- **Exercise**
The result should be every line of the listing that holds the word "сериала".

--

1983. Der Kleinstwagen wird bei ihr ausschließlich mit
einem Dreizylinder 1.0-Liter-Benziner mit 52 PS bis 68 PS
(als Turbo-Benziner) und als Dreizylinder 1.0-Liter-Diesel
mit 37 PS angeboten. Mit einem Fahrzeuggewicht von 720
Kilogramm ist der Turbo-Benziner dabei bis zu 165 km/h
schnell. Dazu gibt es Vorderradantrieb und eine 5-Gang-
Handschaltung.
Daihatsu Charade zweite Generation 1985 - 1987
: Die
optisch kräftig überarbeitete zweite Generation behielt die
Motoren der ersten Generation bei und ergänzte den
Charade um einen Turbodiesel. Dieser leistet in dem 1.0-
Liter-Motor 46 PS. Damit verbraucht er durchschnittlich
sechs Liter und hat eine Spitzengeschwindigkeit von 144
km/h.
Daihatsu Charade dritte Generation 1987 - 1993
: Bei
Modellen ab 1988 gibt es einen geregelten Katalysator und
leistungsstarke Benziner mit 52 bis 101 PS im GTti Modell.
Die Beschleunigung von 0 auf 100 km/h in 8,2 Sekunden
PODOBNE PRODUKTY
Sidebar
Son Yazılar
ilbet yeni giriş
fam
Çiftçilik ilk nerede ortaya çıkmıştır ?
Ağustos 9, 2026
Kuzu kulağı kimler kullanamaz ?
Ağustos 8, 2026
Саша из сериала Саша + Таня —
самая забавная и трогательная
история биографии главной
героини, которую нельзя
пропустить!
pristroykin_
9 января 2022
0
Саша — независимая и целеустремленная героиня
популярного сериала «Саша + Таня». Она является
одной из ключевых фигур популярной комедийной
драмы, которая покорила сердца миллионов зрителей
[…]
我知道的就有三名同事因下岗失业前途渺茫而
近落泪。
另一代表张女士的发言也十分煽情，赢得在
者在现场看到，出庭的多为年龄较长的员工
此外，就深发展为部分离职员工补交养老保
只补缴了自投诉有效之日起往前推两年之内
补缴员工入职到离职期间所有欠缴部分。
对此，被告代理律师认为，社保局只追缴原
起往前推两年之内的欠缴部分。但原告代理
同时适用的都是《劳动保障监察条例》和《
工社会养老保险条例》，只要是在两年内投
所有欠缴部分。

--

- **Solution**
Саша из сериала Саша + Таня —
популярного сериала «Саша + Таня». Она является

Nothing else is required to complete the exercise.